→ What is being asked: Once the pictures are set aside, transcribe the remaining data exactly.

═════ Provided material ═════

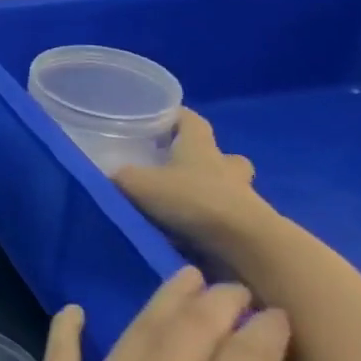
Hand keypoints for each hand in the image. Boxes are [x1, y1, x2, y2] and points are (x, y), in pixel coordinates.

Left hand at [1, 268, 291, 360]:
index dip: (264, 336)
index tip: (274, 312)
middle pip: (192, 333)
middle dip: (216, 303)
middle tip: (229, 283)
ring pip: (138, 330)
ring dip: (163, 301)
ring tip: (181, 277)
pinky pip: (63, 351)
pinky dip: (70, 328)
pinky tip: (76, 311)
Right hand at [114, 109, 276, 258]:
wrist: (246, 245)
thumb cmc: (192, 200)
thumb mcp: (139, 185)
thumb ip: (121, 176)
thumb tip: (108, 174)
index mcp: (200, 147)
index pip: (192, 120)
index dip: (177, 115)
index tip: (161, 116)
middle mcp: (225, 166)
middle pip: (221, 154)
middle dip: (205, 157)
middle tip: (180, 164)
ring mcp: (244, 197)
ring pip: (231, 185)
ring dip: (214, 190)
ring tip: (187, 201)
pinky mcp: (252, 227)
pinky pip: (231, 215)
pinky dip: (215, 219)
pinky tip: (195, 230)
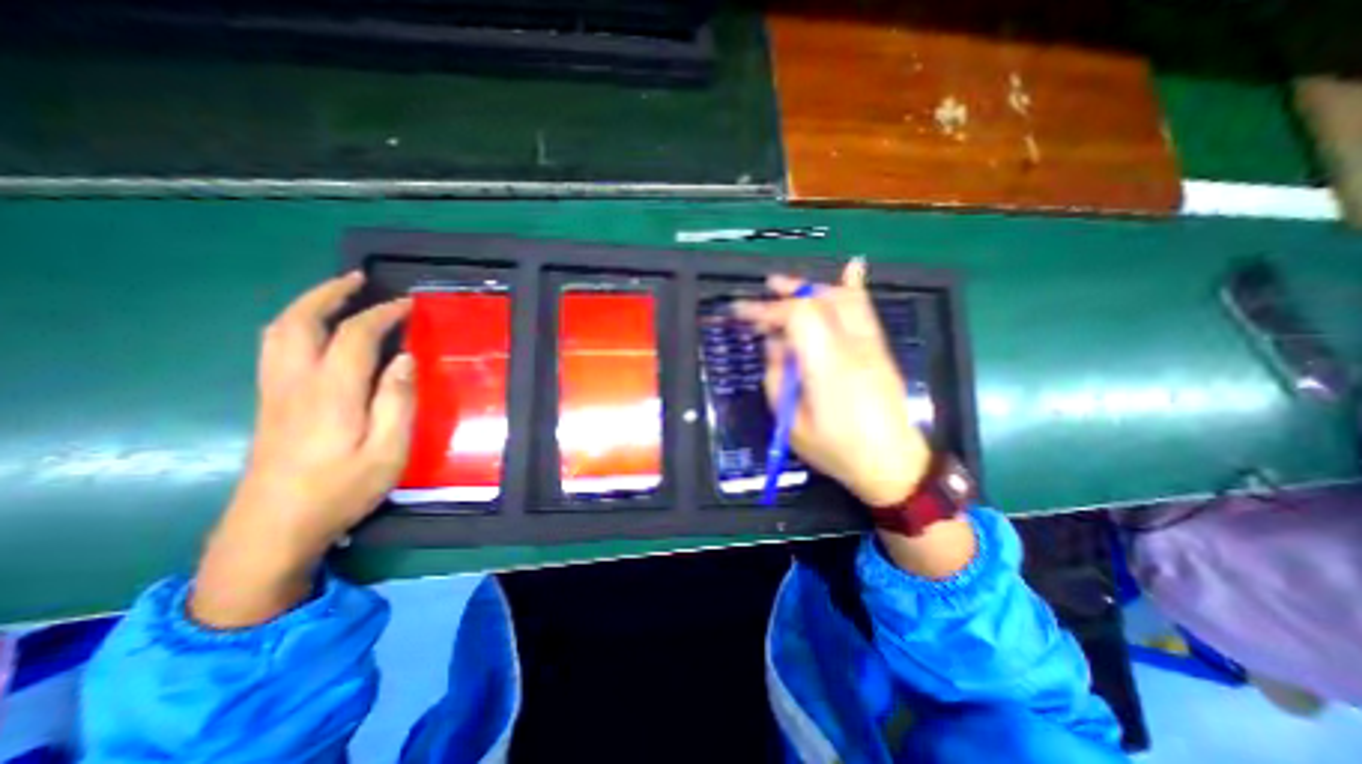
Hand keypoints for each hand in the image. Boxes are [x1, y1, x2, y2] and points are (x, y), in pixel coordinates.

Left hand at [192, 271, 411, 627]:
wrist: (272, 530)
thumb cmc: (341, 491)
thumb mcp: (388, 451)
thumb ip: (397, 402)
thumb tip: (406, 359)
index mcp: (331, 393)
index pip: (355, 336)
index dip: (382, 313)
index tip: (408, 304)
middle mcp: (296, 383)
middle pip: (300, 322)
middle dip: (329, 293)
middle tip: (358, 279)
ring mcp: (275, 392)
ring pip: (279, 332)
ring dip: (308, 306)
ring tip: (336, 295)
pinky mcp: (269, 404)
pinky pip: (275, 348)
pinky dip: (295, 326)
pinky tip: (315, 333)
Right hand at [741, 262, 971, 577]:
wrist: (892, 463)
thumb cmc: (836, 449)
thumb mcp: (792, 423)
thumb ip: (778, 378)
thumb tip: (775, 345)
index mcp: (827, 366)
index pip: (797, 318)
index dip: (766, 310)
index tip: (742, 311)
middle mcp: (851, 346)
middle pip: (819, 301)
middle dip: (786, 293)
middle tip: (763, 291)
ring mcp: (870, 345)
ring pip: (842, 299)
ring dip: (812, 287)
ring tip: (787, 285)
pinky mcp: (880, 349)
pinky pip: (866, 309)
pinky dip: (854, 286)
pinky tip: (852, 267)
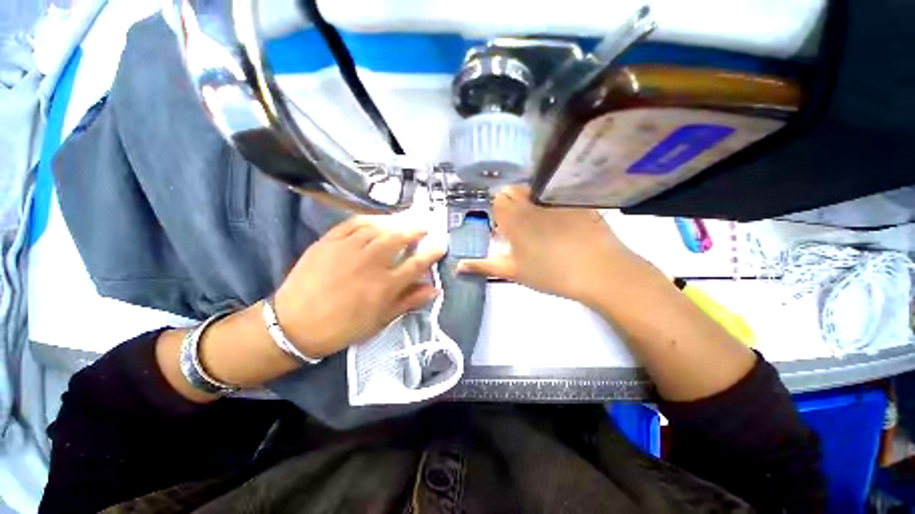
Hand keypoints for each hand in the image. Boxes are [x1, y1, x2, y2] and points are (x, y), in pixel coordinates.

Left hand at [274, 217, 444, 358]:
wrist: (295, 325)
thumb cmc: (343, 327)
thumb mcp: (381, 320)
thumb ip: (409, 301)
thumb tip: (434, 290)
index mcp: (385, 285)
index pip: (416, 264)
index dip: (432, 253)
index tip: (441, 246)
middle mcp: (370, 263)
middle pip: (399, 239)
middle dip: (416, 230)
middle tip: (424, 227)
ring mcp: (348, 249)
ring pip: (378, 228)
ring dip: (395, 223)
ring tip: (404, 222)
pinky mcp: (329, 242)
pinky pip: (353, 223)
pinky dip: (369, 219)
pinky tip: (377, 221)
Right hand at [457, 186, 644, 304]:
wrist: (598, 270)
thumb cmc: (549, 273)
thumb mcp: (513, 271)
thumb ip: (483, 266)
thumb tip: (457, 266)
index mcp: (513, 218)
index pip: (498, 200)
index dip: (500, 212)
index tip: (506, 229)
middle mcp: (531, 202)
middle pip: (514, 190)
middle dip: (513, 203)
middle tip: (523, 226)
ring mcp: (555, 198)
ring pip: (535, 189)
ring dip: (532, 200)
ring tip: (543, 223)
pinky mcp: (576, 199)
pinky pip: (558, 191)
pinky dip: (554, 200)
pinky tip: (565, 220)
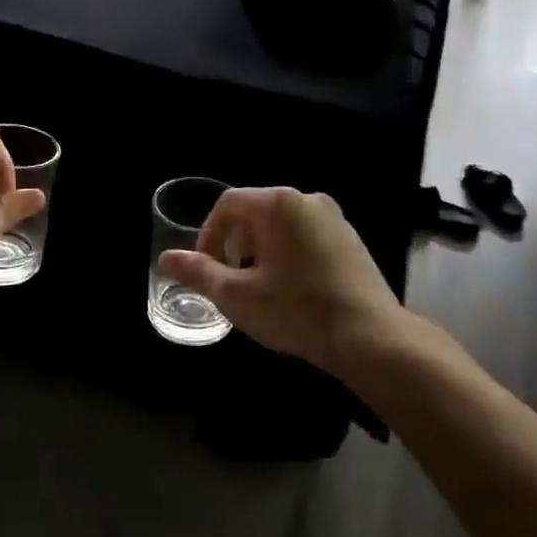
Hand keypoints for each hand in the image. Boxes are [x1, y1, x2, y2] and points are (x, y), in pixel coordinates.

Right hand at [157, 188, 403, 375]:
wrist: (371, 337)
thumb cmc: (297, 311)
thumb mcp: (238, 296)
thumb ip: (199, 273)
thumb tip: (165, 258)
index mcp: (278, 203)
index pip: (228, 204)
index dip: (209, 234)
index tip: (206, 268)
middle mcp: (307, 199)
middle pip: (255, 212)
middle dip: (235, 244)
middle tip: (230, 281)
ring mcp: (333, 218)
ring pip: (281, 226)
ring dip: (261, 251)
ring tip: (259, 289)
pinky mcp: (350, 240)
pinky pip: (306, 236)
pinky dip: (288, 255)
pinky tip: (292, 291)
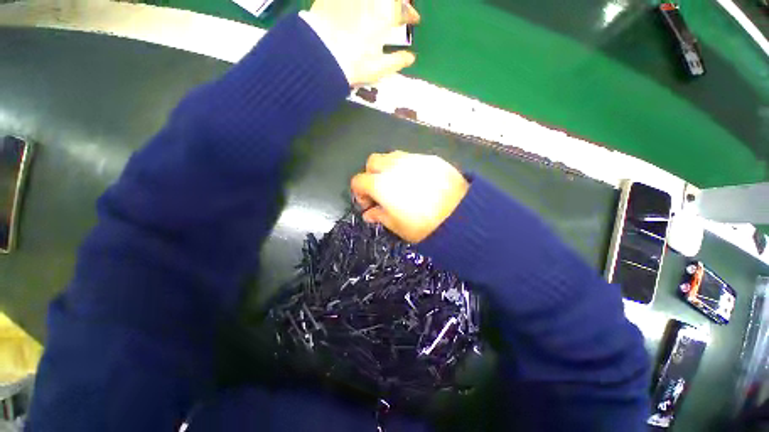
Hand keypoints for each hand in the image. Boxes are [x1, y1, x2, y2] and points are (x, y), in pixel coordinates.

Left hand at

═════

→ Result for this task:
Hand keypoints for each hand in the image. Boxes are [x1, y1, x2, y2] and points are (x, y), in pixel coordinates.

Left hand at [1, 268, 291, 360]:
index dip: (264, 336)
index tip: (274, 312)
middle pip: (192, 333)
middle dip: (216, 303)
middle tip: (229, 283)
ring pip: (138, 330)
ring dip: (163, 301)
ring tip: (181, 277)
pinky pip: (63, 351)
pinky dip: (70, 328)
pinky tip: (76, 311)
Right hand at [114, 109, 276, 258]:
wrist: (246, 245)
thumb cmc: (192, 200)
thumb mcp: (139, 185)
thumb ip: (121, 176)
thumb tip: (108, 174)
index mcp: (200, 147)
index pip: (192, 120)
index dip: (177, 115)
index tip: (161, 116)
middle mcp: (225, 166)
middle pip: (221, 154)
middle dip: (205, 157)
middle tip: (180, 164)
ring mcp: (244, 197)
ring pip: (231, 185)
ring dip: (214, 190)
ring tip: (187, 201)
pinky mcp: (252, 227)
pinky pip: (231, 215)
pinky dip: (215, 219)
pinky tip: (195, 230)
Hand keypoints for each hand in the image. Boxes are [x1, y1, x2, y2] and points are (x, y), in pixel coordinates.

Left hand at [192, 271, 411, 627]:
wrist: (272, 530)
thumb cmc: (341, 491)
thumb mcp: (388, 451)
thumb ip: (397, 402)
thumb tip: (406, 359)
index mcp: (331, 393)
index pip: (355, 336)
index dip: (382, 313)
index tip: (408, 304)
middle mcp: (296, 383)
middle pip: (300, 322)
middle dip: (329, 293)
middle tip: (358, 279)
ring mcp: (275, 392)
ring pip: (279, 332)
ring dip: (308, 306)
ring tip: (336, 295)
pinky mcp: (269, 404)
pinky pip: (275, 348)
pinky dip: (295, 326)
pinky tip: (315, 333)
Right hand at [741, 262, 971, 577]:
wrist: (892, 463)
thumb cmc: (836, 449)
thumb mcp: (792, 423)
thumb ip: (778, 378)
thumb tip: (775, 345)
index mcp: (827, 366)
index pip: (797, 318)
index dip: (766, 310)
index tip: (742, 311)
middle mcp: (851, 346)
middle pip: (819, 301)
middle dip: (786, 293)
middle tip: (763, 291)
ring mcp: (870, 345)
ring pip: (842, 299)
ring dip: (812, 287)
ring tip: (787, 285)
pinky mcp: (880, 349)
pinky pip: (866, 309)
pinky dip: (854, 286)
pinky tip: (852, 267)
Hand keypoints for each hand in the image. Boxes are [x1, y1, x2, y2] and points are (x, y), in pixel coordinates.

Left hand at [274, 217, 444, 358]:
wrist: (295, 325)
thumb cmc: (343, 327)
thumb mcp: (381, 320)
thumb ip: (409, 301)
thumb tip: (434, 290)
index mcp: (385, 285)
index pip: (416, 264)
index dip: (432, 253)
index tip: (441, 246)
middle mcp: (370, 263)
middle pip: (399, 239)
middle dip: (416, 230)
middle tip: (424, 227)
ring mcp: (348, 249)
ring pip: (378, 228)
ring dip: (395, 223)
ring tip: (404, 222)
pinky mcp: (329, 242)
pinky pip: (353, 223)
pinky dip: (369, 219)
pinky tip: (377, 221)
Right hand at [457, 186, 644, 304]:
wrist: (598, 270)
thumb cmc: (549, 273)
thumb mcp: (513, 271)
thumb ip: (483, 266)
thumb tip: (457, 266)
index mcp: (513, 218)
index pip: (498, 200)
index dip: (500, 212)
index tip: (506, 229)
middle mcp: (531, 202)
middle pip: (514, 190)
middle dip: (513, 203)
middle tip: (523, 226)
ring mcp: (555, 198)
ring pip: (535, 189)
ring dip: (532, 200)
ring tip: (543, 223)
pinky mcp: (576, 199)
pinky pip: (558, 191)
pinky dip: (554, 200)
pinky tip: (565, 220)
Hand keypoints for each hand in the image. Boxes are [x1, y1, x2, y2] and points are (x, y), in pixel coordinates.

Right hand at [157, 188, 403, 375]:
wrist: (371, 337)
thumb cmc: (297, 311)
thumb mcp: (238, 296)
thumb ip: (199, 273)
thumb tip: (165, 258)
index mcp: (278, 203)
index pip: (228, 204)
index dip: (209, 234)
index tip: (206, 268)
middle mcp: (307, 199)
middle pip: (255, 212)
middle dip: (235, 244)
middle tip: (230, 281)
ring mcp: (333, 218)
ring pip: (281, 226)
ring dip: (261, 251)
ring tip: (259, 289)
pinky mcp: (350, 240)
pinky pip: (306, 236)
pinky dip: (288, 255)
pinky tip: (292, 291)
Hand keypoints for each hand in the image. Boxes are [x1, y1, x2, y2] and points are (x, y), in pixel coordinates.

Left hand at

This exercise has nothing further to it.